Il se répétait, il défendait son pouvoir avec un emportement croissant. Pendant près d’une heure, il continua ainsi, à l’abri du principe autoritaire, s’en couvrant, s’en enveloppant, en homme qui use de toute la résistance de son armure. Et, malgré son apparente passion, il gardait assez de sang-froid pour surveiller ses collègues, pour guetter sur leurs visages l’effet de ses paroles. Ceux-ci avaient des faces blanches, immobiles. Brusquement, il se tut.

Il y eut un assez long silence. L’empereur s’était remis à jouer avec le couteau à papier.

— Monsieur le ministre de l’intérieur voit trop en noir la situation de la France, dit enfin le ministre d’État. Rien, je pense, ne menace nos institutions. L’ordre est absolu. Nous pouvons nous reposer dans la haute sagesse de Sa Majesté. C’est même manquer de confiance en elle que de témoigner des craintes…
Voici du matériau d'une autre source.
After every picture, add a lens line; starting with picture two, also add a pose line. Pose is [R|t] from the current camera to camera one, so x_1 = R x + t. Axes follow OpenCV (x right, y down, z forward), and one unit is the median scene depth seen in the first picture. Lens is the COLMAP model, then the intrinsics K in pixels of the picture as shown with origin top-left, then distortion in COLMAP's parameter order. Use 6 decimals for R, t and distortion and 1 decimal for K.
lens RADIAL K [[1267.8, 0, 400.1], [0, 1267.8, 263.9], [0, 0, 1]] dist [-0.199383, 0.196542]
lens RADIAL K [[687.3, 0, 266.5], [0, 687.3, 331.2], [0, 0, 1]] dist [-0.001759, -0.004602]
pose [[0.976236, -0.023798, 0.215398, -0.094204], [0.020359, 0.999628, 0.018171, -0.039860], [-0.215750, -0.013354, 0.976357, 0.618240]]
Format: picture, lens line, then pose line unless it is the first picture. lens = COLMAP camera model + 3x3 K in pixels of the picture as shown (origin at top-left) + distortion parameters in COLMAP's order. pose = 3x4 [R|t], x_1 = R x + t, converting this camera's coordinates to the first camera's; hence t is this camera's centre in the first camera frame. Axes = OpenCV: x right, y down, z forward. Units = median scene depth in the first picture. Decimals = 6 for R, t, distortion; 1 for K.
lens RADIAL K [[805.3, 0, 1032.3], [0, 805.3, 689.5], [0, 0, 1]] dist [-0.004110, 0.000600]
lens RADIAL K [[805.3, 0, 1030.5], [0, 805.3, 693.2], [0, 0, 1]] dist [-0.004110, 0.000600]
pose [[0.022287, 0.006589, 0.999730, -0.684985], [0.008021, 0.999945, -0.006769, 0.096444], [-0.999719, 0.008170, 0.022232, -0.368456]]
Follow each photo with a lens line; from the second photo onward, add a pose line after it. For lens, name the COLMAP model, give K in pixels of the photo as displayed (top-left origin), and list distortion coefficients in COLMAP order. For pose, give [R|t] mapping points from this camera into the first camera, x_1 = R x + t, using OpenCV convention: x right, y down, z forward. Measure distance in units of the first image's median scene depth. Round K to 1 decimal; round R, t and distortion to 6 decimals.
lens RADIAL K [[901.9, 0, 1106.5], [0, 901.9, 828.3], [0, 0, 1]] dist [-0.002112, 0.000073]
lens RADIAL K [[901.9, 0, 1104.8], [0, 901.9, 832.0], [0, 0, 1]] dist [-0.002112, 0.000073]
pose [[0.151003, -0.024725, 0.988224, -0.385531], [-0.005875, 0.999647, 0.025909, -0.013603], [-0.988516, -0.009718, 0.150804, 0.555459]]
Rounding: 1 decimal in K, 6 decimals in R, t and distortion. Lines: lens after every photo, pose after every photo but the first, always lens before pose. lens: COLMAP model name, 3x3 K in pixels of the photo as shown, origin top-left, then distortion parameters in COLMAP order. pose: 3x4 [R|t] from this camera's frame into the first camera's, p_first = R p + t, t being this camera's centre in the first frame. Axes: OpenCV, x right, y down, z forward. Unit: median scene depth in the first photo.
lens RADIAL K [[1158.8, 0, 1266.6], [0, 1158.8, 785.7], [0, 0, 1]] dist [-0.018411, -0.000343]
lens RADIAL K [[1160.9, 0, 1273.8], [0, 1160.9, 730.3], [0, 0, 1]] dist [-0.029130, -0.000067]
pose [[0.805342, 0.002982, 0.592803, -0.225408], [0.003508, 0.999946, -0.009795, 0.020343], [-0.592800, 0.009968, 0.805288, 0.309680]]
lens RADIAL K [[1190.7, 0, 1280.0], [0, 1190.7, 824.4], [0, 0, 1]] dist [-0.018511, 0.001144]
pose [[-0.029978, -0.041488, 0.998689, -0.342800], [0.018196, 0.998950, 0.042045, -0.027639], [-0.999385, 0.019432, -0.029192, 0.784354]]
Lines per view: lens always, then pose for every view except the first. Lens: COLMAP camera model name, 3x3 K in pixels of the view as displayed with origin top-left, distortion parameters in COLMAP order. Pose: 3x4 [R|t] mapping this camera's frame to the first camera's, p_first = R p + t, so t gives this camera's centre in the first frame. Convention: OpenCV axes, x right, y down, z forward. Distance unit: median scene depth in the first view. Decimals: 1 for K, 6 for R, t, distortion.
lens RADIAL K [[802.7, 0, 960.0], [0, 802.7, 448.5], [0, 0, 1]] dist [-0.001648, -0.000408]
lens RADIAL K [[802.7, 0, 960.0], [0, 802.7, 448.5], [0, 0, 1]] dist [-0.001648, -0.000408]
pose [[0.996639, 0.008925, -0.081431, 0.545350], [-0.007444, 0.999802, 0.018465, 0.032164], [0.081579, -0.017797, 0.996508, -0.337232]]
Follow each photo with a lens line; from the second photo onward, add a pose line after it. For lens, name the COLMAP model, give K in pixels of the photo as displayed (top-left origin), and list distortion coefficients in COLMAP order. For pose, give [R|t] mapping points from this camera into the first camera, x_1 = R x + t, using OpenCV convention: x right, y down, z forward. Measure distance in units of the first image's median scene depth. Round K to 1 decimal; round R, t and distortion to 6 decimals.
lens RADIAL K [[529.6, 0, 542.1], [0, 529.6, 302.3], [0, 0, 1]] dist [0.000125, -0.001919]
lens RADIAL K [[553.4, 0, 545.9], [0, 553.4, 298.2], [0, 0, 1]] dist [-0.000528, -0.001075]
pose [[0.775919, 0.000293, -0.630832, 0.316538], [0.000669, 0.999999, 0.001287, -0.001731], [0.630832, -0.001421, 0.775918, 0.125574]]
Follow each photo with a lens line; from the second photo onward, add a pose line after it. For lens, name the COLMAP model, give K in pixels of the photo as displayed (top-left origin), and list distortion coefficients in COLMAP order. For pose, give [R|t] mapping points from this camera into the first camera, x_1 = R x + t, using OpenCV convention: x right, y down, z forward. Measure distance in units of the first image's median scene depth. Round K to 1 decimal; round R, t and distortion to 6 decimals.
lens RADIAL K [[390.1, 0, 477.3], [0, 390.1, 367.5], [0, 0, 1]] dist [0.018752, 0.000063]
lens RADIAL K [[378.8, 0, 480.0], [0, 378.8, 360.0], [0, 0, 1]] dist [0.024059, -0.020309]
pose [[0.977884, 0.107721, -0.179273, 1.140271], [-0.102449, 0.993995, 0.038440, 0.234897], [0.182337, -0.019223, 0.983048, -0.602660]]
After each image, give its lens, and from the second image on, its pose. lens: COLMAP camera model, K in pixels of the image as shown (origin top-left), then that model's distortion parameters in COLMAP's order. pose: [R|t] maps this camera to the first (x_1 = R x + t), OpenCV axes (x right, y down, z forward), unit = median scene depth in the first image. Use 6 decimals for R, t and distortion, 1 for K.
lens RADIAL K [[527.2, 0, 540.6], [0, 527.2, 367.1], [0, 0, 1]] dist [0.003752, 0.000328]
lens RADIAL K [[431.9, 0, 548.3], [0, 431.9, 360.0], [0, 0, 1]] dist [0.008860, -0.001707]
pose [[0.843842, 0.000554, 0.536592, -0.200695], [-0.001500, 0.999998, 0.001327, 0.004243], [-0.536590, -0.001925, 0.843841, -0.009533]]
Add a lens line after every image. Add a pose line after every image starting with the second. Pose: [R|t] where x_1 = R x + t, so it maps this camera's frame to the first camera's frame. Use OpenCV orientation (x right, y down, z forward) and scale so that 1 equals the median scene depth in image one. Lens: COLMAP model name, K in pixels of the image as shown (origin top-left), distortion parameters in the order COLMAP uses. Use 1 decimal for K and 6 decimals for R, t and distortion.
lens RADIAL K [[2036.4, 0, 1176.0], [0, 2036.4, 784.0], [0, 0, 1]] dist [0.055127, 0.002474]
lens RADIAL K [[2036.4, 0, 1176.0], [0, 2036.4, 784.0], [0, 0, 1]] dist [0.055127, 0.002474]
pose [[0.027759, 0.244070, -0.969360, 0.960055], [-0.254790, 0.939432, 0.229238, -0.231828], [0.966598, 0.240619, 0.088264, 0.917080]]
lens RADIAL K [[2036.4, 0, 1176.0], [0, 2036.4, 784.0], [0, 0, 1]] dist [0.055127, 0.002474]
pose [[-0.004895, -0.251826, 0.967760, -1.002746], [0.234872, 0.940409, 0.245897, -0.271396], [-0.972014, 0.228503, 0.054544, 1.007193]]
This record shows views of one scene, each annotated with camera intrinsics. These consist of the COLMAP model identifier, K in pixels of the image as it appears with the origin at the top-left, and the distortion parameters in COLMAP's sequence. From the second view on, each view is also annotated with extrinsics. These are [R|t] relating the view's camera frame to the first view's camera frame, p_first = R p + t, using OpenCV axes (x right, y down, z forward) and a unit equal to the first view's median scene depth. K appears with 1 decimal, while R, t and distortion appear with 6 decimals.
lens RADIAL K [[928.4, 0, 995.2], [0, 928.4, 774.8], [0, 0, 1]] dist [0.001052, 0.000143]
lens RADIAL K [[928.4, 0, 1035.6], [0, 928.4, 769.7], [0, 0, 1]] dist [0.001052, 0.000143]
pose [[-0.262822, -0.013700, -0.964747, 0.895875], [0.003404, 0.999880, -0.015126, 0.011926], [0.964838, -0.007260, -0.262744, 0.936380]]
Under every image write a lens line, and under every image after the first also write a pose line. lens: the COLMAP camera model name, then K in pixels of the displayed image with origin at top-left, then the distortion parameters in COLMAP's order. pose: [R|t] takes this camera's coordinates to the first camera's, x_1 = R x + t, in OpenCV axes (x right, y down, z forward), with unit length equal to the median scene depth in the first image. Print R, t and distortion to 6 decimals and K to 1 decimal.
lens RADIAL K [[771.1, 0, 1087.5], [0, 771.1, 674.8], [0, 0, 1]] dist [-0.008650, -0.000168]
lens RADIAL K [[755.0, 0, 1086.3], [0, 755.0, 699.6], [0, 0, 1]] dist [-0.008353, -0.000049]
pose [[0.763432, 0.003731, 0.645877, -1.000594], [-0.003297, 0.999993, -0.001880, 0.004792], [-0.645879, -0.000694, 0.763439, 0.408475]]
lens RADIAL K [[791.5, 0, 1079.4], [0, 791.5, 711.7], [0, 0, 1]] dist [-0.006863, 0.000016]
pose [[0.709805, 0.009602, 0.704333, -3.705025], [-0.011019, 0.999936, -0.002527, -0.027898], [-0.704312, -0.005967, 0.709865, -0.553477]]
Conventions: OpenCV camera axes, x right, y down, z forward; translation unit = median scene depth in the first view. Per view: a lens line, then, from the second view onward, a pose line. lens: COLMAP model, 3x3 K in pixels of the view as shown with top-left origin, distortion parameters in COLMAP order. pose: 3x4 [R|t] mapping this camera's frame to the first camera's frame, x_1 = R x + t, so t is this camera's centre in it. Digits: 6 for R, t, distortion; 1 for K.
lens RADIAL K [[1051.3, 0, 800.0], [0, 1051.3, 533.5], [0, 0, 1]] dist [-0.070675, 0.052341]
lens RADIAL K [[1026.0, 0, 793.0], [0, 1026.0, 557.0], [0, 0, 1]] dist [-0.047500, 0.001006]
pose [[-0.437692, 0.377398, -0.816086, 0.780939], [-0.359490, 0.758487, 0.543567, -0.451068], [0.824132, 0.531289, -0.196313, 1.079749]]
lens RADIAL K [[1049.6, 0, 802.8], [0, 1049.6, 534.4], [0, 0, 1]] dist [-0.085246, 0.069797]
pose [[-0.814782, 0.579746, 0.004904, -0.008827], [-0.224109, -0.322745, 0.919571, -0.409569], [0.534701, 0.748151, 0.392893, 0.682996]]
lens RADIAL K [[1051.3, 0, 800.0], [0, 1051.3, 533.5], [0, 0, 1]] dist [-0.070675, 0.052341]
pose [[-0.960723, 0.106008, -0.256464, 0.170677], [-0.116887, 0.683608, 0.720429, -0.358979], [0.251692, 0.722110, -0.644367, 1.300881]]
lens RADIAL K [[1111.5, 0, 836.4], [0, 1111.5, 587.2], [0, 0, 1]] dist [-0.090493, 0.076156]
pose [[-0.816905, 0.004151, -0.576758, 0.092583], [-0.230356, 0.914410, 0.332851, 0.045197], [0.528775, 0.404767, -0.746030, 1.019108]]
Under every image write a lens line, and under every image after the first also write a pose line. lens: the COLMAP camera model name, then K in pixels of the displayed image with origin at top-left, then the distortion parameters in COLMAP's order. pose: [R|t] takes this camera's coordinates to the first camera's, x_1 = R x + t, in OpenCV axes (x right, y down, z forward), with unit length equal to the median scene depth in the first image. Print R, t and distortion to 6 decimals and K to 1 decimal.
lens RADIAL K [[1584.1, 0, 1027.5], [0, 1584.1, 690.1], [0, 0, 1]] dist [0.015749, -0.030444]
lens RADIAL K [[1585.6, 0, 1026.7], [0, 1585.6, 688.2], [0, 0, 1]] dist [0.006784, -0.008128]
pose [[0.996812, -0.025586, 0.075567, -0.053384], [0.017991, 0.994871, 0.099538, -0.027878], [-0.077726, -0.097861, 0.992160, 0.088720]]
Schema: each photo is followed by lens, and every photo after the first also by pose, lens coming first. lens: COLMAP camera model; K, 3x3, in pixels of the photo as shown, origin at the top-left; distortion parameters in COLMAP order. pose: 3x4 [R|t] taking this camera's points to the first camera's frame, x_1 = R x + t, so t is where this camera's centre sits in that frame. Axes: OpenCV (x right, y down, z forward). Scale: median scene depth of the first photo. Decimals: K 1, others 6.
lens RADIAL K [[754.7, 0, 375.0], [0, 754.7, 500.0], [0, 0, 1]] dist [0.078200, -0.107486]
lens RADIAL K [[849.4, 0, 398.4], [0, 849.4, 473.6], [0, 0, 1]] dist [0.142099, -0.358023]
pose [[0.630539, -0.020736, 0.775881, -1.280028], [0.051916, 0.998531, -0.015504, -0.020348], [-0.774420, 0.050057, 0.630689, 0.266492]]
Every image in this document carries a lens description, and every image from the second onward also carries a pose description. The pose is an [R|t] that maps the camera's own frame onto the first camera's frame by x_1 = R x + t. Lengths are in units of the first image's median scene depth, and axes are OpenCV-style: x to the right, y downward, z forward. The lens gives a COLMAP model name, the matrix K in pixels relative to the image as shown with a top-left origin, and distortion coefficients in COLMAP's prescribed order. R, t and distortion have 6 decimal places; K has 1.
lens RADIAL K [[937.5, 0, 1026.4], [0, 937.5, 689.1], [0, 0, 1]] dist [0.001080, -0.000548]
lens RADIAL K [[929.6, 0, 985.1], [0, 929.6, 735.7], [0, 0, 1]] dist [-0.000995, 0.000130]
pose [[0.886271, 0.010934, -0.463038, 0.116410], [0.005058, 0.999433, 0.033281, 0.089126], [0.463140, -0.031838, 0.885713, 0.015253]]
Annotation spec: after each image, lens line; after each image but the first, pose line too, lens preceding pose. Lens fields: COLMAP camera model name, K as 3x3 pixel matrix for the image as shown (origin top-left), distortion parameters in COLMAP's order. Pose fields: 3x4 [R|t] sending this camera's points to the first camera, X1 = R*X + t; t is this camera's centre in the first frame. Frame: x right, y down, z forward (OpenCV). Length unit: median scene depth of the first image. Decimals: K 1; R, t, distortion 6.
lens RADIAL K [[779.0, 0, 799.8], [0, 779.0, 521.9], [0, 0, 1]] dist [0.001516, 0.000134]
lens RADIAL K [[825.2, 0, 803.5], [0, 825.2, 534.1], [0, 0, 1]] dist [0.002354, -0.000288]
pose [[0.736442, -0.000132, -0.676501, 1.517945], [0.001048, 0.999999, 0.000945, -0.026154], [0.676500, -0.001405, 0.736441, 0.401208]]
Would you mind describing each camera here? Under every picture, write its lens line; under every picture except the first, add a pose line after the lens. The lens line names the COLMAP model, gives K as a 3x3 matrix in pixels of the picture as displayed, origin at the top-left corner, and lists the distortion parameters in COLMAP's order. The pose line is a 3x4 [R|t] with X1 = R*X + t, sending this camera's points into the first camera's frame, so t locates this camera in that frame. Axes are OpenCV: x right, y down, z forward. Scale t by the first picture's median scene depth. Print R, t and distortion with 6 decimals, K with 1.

— Sans doute, sans doute, murmurèrent plusieurs voix.

— J’ajouterai, dit à son tour le ministre des affaires étrangères, que jamais la France n’a été plus respectée de l’Europe. Partout, à l’étranger, on rend hommage à la politique ferme et digne de Sa Majesté. L’opinion des chancelleries est que notre pays est entré pour toujours dans une ère de paix et de grandeur.